** Opening RECORDS FOR THE EXERCISE block **

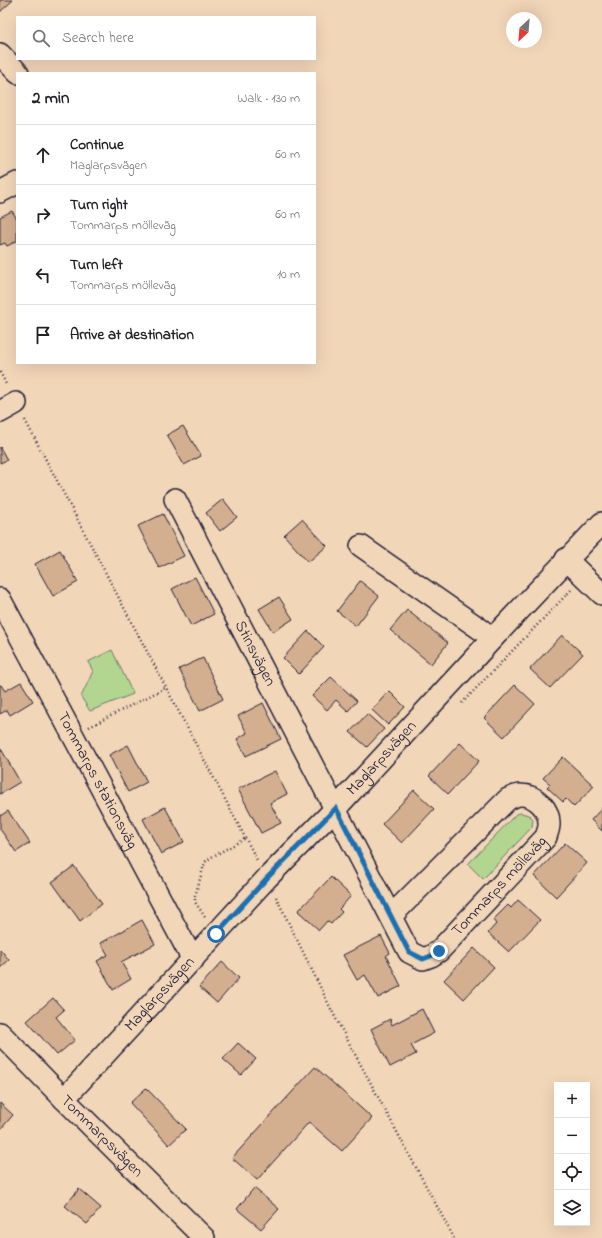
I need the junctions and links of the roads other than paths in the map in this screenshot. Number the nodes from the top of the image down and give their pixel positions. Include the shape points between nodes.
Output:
1 (0, 54) edge
2 (17, 72) edge
3 (16, 184) edge
4 (0, 192) edge
5 (175, 499) dead end
6 (602, 523) edge
7 (361, 546) dead end
8 (566, 559) junction
9 (602, 594) edge
10 (0, 601) edge
11 (493, 638) junction
12 (336, 808) junction
13 (391, 916) junction
14 (193, 960) junction
15 (0, 1033) edge
16 (64, 1100) junction
17 (204, 1238) edge

1 - 2 street
3 - 4 street
5 - 12 street, Stinsvägen
6 - 8 street, Maglarpsvägen
7 - 11 street
8 - 9 street
8 - 11 street, Maglarpsvägen
10 - 14 street, Tommarps stationsväg
11 - 12 street, Maglarpsvägen
12 - 13 street, Tommarps mölleväg
12 - 14 street, Maglarpsvägen via 267,878
13 - 13 street, Tommarps mölleväg via 409,952 423,959 439,951 546,837 549,825 548,812 532,798 519,795 508,799
14 - 16 street, Maglarpsvägen
15 - 16 street, Tommarpsvägen
16 - 17 street, Tommarpsvägen

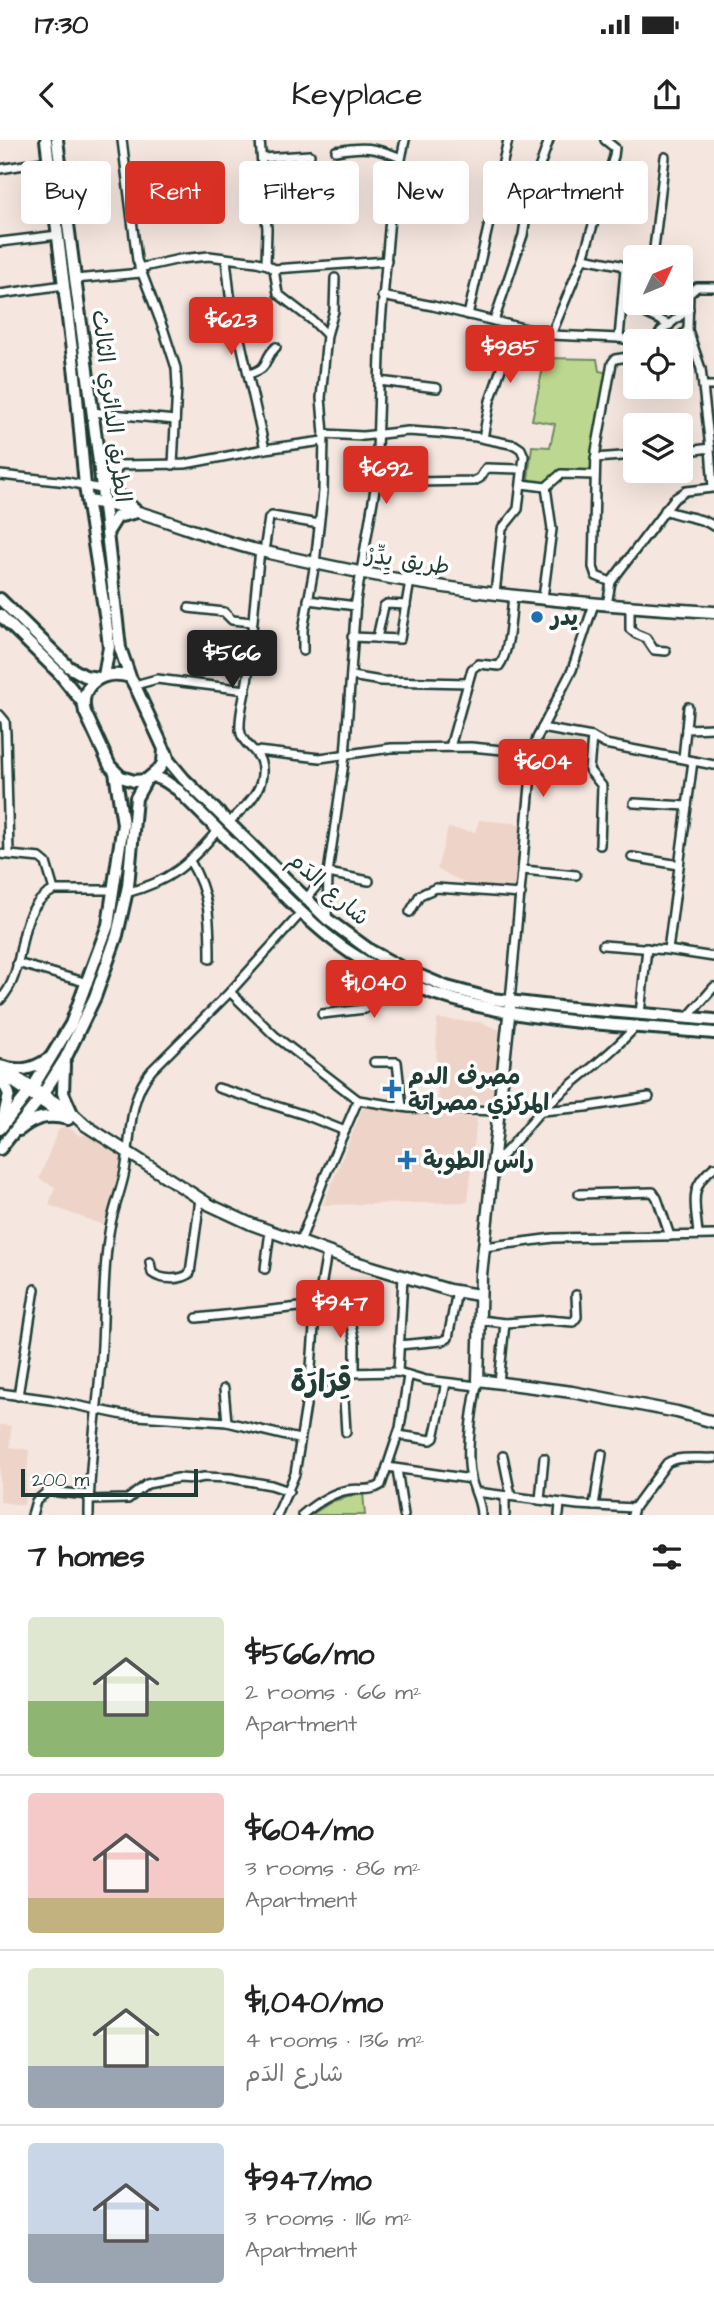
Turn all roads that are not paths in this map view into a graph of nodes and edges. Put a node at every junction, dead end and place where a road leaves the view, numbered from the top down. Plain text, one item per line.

** Closing RECORDS FOR THE EXERCISE block **

● WHAT THE TASK ASKS
Transcribe the data verbatim. No picture belongs in the result.

● EXERCISE RESULT
I need the junctions and links of the roads other than paths in the map in this screenshot. Number the nodes from the top of the image down and give their pixel positions. Include the shape points between nodes.
Output:
1 (0, 54) edge
2 (17, 72) edge
3 (16, 184) edge
4 (0, 192) edge
5 (175, 499) dead end
6 (602, 523) edge
7 (361, 546) dead end
8 (566, 559) junction
9 (602, 594) edge
10 (0, 601) edge
11 (493, 638) junction
12 (336, 808) junction
13 (391, 916) junction
14 (193, 960) junction
15 (0, 1033) edge
16 (64, 1100) junction
17 (204, 1238) edge

1 - 2 street
3 - 4 street
5 - 12 street, Stinsvägen
6 - 8 street, Maglarpsvägen
7 - 11 street
8 - 9 street
8 - 11 street, Maglarpsvägen
10 - 14 street, Tommarps stationsväg
11 - 12 street, Maglarpsvägen
12 - 13 street, Tommarps mölleväg
12 - 14 street, Maglarpsvägen via 267,878
13 - 13 street, Tommarps mölleväg via 409,952 423,959 439,951 546,837 549,825 548,812 532,798 519,795 508,799
14 - 16 street, Maglarpsvägen
15 - 16 street, Tommarpsvägen
16 - 17 street, Tommarpsvägen

Turn all roads that are not paths in this map view into a graph of nodes and edges. Put a node at every junction, dead end and place where a road leaves the view, numbered from the top down. Plain text, one item per line.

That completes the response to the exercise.